--- Task prompt ---
Across the entries, how many lines have the string "pătratice" in them? Reply with only a number.
START Data excerpts
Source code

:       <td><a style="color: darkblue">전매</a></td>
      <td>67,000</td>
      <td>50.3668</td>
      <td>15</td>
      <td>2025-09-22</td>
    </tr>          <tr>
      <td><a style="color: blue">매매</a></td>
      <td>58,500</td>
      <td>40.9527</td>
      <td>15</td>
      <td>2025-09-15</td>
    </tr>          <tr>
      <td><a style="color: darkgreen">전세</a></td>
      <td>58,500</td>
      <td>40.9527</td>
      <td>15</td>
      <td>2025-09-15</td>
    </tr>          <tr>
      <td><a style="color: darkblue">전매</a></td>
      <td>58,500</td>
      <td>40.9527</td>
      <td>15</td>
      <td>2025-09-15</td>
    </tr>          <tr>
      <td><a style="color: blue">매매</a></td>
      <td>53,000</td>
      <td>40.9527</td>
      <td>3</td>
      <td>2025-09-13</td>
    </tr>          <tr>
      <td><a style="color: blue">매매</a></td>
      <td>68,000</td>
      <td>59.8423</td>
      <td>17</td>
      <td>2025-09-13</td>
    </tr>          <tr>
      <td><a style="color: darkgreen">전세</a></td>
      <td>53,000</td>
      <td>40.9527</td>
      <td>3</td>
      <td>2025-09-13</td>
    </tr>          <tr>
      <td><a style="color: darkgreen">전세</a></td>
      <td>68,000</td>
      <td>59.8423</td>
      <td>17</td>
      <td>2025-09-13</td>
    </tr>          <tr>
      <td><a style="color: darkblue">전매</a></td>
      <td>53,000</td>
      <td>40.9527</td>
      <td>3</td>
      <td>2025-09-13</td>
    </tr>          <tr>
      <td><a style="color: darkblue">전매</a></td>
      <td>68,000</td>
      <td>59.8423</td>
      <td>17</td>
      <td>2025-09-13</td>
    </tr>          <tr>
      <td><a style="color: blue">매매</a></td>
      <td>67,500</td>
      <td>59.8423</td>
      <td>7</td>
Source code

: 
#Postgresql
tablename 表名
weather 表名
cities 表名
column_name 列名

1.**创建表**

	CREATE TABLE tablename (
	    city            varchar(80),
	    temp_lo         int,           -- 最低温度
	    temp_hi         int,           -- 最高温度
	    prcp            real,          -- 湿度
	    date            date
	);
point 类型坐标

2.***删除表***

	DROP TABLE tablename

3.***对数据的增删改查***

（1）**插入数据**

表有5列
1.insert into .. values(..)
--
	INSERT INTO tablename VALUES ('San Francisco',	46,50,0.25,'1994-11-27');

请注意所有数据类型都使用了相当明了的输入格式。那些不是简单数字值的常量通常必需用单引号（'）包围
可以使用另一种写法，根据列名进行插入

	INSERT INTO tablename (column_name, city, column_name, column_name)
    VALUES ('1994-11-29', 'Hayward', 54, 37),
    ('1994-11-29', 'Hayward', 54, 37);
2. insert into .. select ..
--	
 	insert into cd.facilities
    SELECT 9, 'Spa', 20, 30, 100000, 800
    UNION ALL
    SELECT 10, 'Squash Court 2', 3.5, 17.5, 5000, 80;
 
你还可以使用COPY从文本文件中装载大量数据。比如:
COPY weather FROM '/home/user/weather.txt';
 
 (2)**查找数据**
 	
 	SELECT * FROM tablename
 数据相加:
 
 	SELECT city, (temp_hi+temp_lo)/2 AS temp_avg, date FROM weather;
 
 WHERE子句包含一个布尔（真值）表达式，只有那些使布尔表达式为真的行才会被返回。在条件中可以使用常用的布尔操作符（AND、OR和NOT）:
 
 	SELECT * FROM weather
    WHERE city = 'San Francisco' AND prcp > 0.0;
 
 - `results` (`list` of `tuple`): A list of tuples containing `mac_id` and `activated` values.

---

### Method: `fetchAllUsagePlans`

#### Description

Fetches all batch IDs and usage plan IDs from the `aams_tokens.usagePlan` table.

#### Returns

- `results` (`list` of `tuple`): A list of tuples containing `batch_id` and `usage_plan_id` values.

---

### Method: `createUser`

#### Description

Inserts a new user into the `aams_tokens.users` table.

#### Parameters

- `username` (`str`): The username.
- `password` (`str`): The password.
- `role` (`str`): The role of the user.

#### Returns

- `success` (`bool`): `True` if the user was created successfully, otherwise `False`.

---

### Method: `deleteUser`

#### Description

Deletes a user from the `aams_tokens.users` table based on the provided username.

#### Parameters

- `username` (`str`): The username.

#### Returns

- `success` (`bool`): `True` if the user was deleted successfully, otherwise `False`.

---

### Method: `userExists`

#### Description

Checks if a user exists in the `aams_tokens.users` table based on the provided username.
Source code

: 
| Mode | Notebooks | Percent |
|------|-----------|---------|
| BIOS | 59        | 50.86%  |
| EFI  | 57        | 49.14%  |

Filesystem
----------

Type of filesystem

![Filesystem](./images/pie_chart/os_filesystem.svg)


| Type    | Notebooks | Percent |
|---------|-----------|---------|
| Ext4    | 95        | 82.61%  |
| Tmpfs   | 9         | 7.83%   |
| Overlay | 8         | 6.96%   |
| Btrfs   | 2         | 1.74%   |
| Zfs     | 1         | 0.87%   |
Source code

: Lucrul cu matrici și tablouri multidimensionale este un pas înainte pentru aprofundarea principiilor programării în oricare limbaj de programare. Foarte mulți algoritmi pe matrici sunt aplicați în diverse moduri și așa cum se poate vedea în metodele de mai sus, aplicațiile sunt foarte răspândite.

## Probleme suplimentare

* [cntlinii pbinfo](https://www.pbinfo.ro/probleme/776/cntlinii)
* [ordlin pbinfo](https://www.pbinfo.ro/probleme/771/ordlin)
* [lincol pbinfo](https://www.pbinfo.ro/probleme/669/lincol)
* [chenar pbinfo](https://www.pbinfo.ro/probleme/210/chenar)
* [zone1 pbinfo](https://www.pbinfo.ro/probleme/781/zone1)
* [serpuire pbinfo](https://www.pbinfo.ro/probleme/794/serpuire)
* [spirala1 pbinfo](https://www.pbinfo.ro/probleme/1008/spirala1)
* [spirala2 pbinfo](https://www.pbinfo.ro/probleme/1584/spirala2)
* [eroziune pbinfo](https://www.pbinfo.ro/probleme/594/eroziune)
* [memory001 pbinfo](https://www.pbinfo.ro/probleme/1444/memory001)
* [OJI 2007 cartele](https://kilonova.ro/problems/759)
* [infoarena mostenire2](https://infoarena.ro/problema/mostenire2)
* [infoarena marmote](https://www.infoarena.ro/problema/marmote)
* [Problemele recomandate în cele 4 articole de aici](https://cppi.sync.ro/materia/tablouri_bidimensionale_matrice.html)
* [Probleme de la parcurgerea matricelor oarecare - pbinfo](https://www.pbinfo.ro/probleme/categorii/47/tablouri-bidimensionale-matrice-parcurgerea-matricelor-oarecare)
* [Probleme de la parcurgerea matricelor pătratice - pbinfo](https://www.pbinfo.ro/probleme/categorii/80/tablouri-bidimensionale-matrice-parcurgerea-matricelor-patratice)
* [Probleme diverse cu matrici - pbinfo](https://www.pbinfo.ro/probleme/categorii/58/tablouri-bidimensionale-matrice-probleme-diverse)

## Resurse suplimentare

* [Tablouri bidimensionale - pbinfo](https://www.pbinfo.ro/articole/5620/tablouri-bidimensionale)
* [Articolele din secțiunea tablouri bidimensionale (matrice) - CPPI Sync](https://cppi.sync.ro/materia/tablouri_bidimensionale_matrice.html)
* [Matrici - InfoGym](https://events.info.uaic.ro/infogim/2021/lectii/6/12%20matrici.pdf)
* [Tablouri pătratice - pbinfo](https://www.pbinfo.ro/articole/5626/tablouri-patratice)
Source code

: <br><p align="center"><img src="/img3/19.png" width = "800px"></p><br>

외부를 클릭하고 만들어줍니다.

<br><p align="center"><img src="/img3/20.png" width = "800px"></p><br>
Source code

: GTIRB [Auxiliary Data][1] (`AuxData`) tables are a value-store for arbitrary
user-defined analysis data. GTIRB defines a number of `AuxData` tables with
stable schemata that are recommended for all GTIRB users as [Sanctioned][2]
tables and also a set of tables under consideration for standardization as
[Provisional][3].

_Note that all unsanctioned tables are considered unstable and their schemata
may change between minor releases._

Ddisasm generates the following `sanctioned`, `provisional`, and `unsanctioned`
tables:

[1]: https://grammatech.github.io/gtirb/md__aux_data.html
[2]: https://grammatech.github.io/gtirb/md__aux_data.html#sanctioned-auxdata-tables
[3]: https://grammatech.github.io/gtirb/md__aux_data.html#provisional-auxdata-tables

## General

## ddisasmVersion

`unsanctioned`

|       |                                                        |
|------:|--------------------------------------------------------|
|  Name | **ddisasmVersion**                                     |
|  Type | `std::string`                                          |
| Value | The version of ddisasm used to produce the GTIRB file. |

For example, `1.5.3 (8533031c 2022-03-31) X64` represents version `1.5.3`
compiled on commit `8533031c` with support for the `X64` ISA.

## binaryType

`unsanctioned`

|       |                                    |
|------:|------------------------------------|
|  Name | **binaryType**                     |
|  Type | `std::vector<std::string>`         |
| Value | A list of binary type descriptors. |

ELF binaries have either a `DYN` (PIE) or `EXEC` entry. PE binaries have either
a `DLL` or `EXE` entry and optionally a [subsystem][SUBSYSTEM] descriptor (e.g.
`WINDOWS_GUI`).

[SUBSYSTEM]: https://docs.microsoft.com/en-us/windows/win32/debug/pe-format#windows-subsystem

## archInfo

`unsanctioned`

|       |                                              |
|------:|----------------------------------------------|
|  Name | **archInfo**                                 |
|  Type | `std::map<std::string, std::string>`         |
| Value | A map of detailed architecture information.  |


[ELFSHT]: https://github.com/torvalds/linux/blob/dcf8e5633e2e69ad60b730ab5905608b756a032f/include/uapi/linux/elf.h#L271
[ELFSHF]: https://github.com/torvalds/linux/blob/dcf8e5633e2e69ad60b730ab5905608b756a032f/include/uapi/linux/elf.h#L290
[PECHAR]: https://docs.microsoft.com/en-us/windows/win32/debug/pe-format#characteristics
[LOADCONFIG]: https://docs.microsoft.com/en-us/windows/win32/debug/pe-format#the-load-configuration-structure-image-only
END Data excerpts
--- Answer for the task ---
2